Odorant receptors (ORs) are expressed not only in the olfactory epithelium but also play important roles in extranasal tissues. However, a poor understanding of OR ligands has restricted our ability to fully explore the extranasal role of these receptors. Here, we will discuss efforts to better understand both OR ligands and extranasal OR functions.

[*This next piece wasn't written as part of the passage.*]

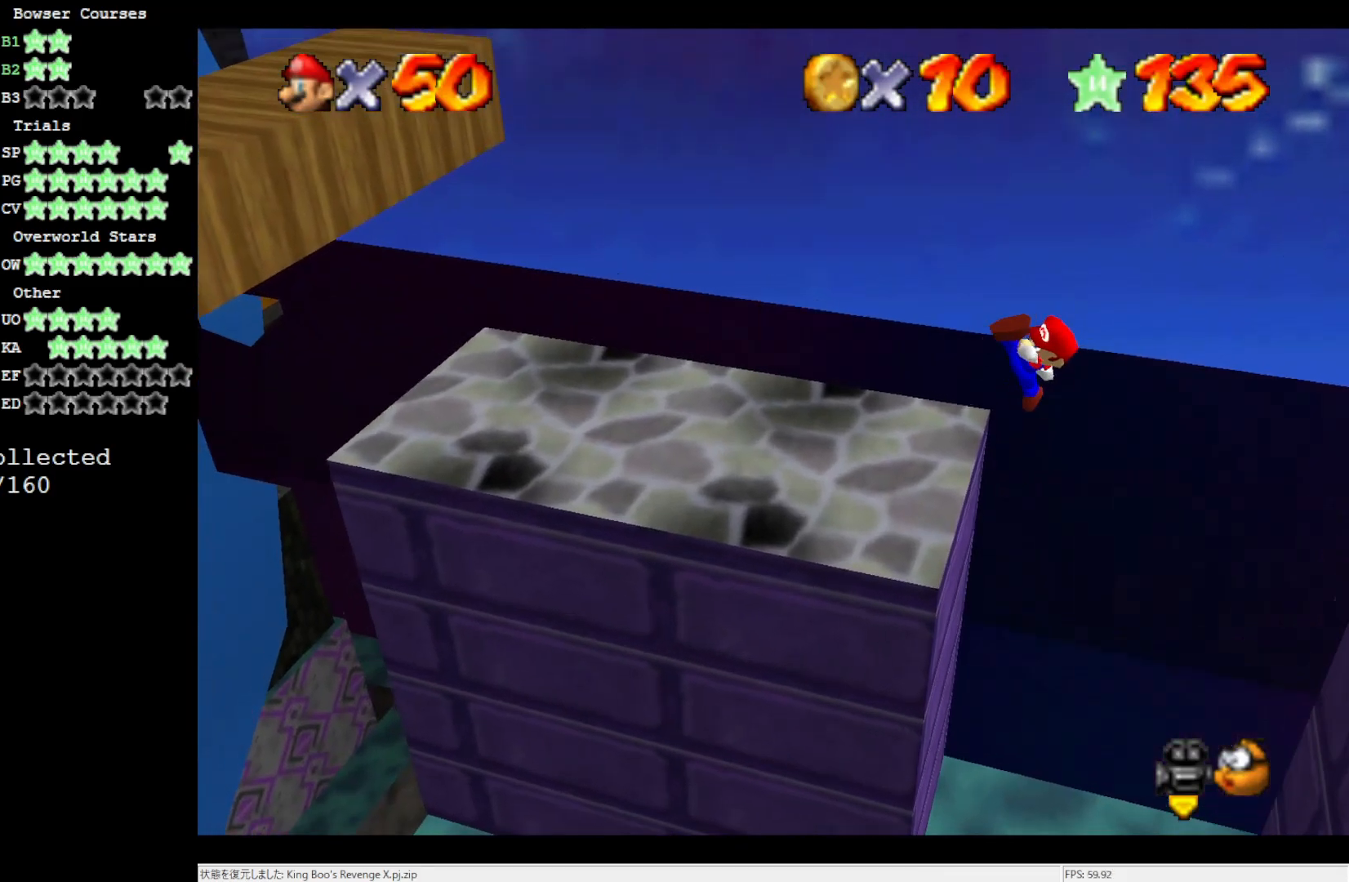
{"buttons": [], "left_stick": "left", "events": [[383, "left_stick", "left"]]}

Ligands of Odorant Receptors Outside the Odor Space
Antonella Di Pizio, Ph.D.
In Silico Biology and Machine Learning
Leibniz Institute for Food Systems Biology at the Technical University of Munich
With approximately 400 encoding genes in humans, odorant receptors (ORs) are the largest subfamily of class A G-protein-coupled receptors. Despite its high relevance and representation, the odorant-GPCRome is structurally poorly characterized: no experimental structures are available, and the receptive of most ORs is unknown. Computational methods, taking advantage of the most recent AI applications, are effective tools to model the 3D structure of odorant receptors and rationally predict new ligands. Indeed, we showed that computational structural models of ORs can reach high performance in virtual screening campaigns. We also found that ORs can accommodate ligands that exempt the odor space, suggesting the use of integrated structural bioinformatics and chemoinformatics to explore the chemical space of OR ligands to target extranasal ORs.
Unexpected Roles for Extranasal Odorant Receptors
Jen Pluznick, Ph.D.
Dept of Physiology
Johns Hopkins School of Medicine
Odorant receptors (ORs) comprise the largest gene family in the genome and act to mediate olfaction in the olfactory epithelium. However, this gene family is poorly studied outside of the olfactory epithelium, where these receptors can also play critical roles. We have recently identified that an evolutionarily-conserved extranasal OR, Olfr558, is expressed in blood vessels. This receptor has a number of known ligands, some of which are produced by the gut microbiota, but additional efforts are needed to identify which of these ligands is most physiologically relevant in vivo. Intriguingly, we find that Olfr558 is required for sex differences in blood pressure: typically, males have blood pressure that is ~10mmHg higher than that of females, but, this sex difference is entirely absent in Olfr558 KO mice.